Cohen, whose recommendation now heads to another committee, received questions about her work history and an action by Cooper - begun before she was sworn in as secretary in early January - to try to expand Medicaid through the federal health care overhaul before the Obama administration ended.

Republican legislative leaders successfully blocked the Cooper administration’s expansion efforts in court, citing state laws preventing expansion without express General Assembly approval.

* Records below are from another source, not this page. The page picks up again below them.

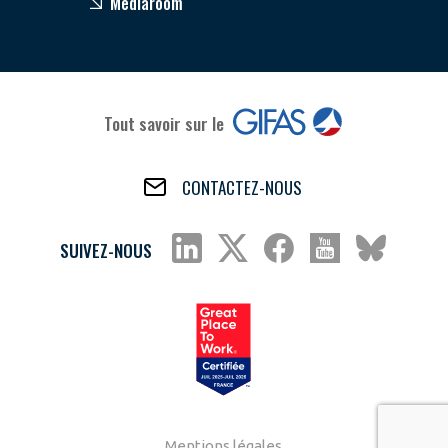
Médiaroom
Tout savoir sur le
CONTACTEZ-NOUS
SUIVEZ-NOUS
Mentions légales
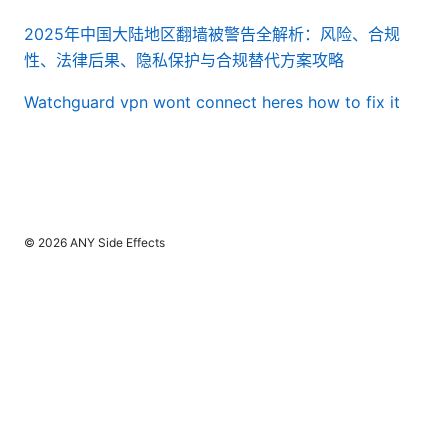
2025年中国大陆地区翻墙被警告全解析：风险、合规
性、法律后果、隐私保护与合规替代方案攻略
Watchguard vpn wont connect heres how to fix it
© 2026 ANY Side Effects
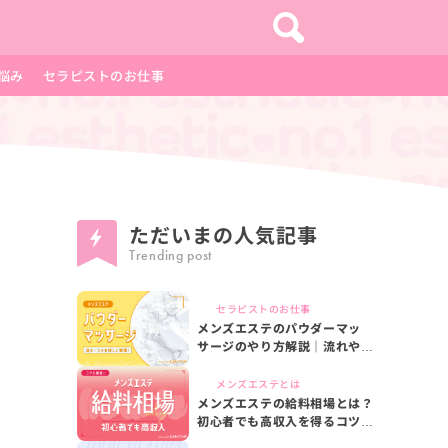
悩み
セラピストのお仕事
ただいまの
人気記事
Trending post
セラピストのお仕事
メンズエステのパウダーマッ
サージのやり方解説｜流れやコ
ツを詳しく解説
メンズエステとは
メンズエステの給料相場とは？
初心者でも高収入を得るコツを
解説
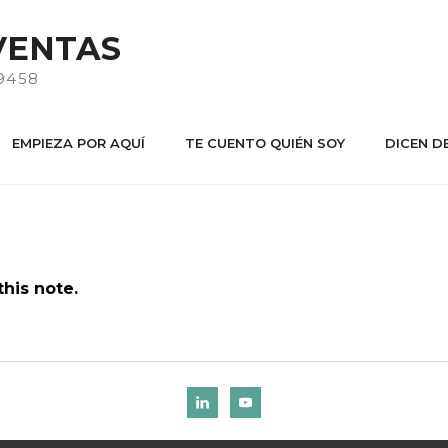
VENTAS
9458
EMPIEZA POR AQUÍ
TE CUENTO QUIÉN SOY
DICEN DE
his note.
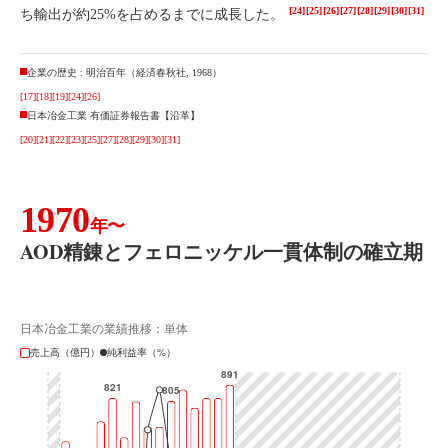
[24]
[25]
[26]
[27]
[28]
[29]
[30]
[31]
ち輸出が約25%を占めるまでに成長した。
企業の歴史 : 明治百年（経済春秋社, 1968）
[17]
[18]
[19]
[24]
[26]
日本冶金工業 有価証券報告書【沿革】
[20]
[21]
[22]
[23]
[25]
[27]
[28]
[29]
[30]
[31]
1970
年〜
AOD精錬とフェロニッケル一貫体制の確立期
日本冶金工業の業績推移：単体
売上高（億円）
純利益率（%）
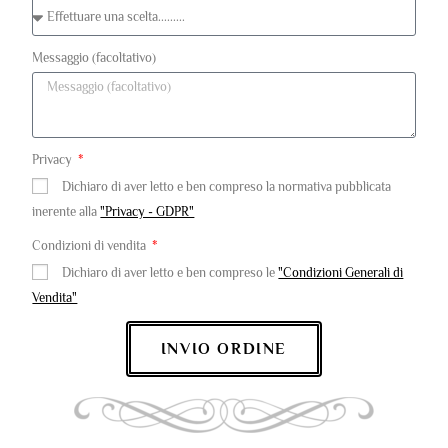
Messaggio (facoltativo)
Privacy
Dichiaro di aver letto e ben compreso la normativa pubblicata
inerente alla
"Privacy - GDPR"
Condizioni di vendita
Dichiaro di aver letto e ben compreso le
"Condizioni Generali di
Vendita"
INVIO ORDINE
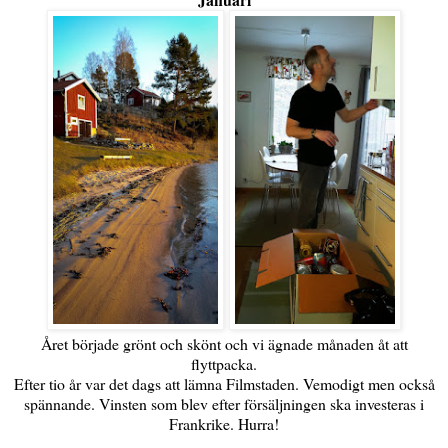
Året började grönt och skönt och vi ägnade månaden åt att
flyttpacka.
Efter tio år var det dags att lämna Filmstaden. Vemodigt men också
spännande. Vinsten som blev efter försäljningen ska investeras i
Frankrike. Hurra!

“Do you agree that attempting to expand Medicaid without the approval of the legislature is a violation of North Carolina law?” Sen. Ralph Hise, R-Mitchell, a committee co-chairman, asked Cohen. She responded it’s clear the legislature has a role in approving Medicaid changes.

“My understanding is that there wouldn’t have been a way to move forward on changing any of the eligibility requirements without coming back here to the General Assembly,” Cohen said.

Cohen also addressed some shortcomings in the federal health care law. They included problems with HealthCare.gov when its computer system crashed after the administration rolled out the program in 2013. Cohen arrived soon after to oversee the insurance marketplaces.

While not involved in the initial system crash, Cohen acknowledged “it was a big public failure” and hoped what she learned in the aftermath will help in her new job. The state department has massive information technology demands.

“What I learned about any big technology failure is it’s not about technology,” Cohen said. “It’s about people, it’s about accountability, it’s about communication, it’s about transparency.”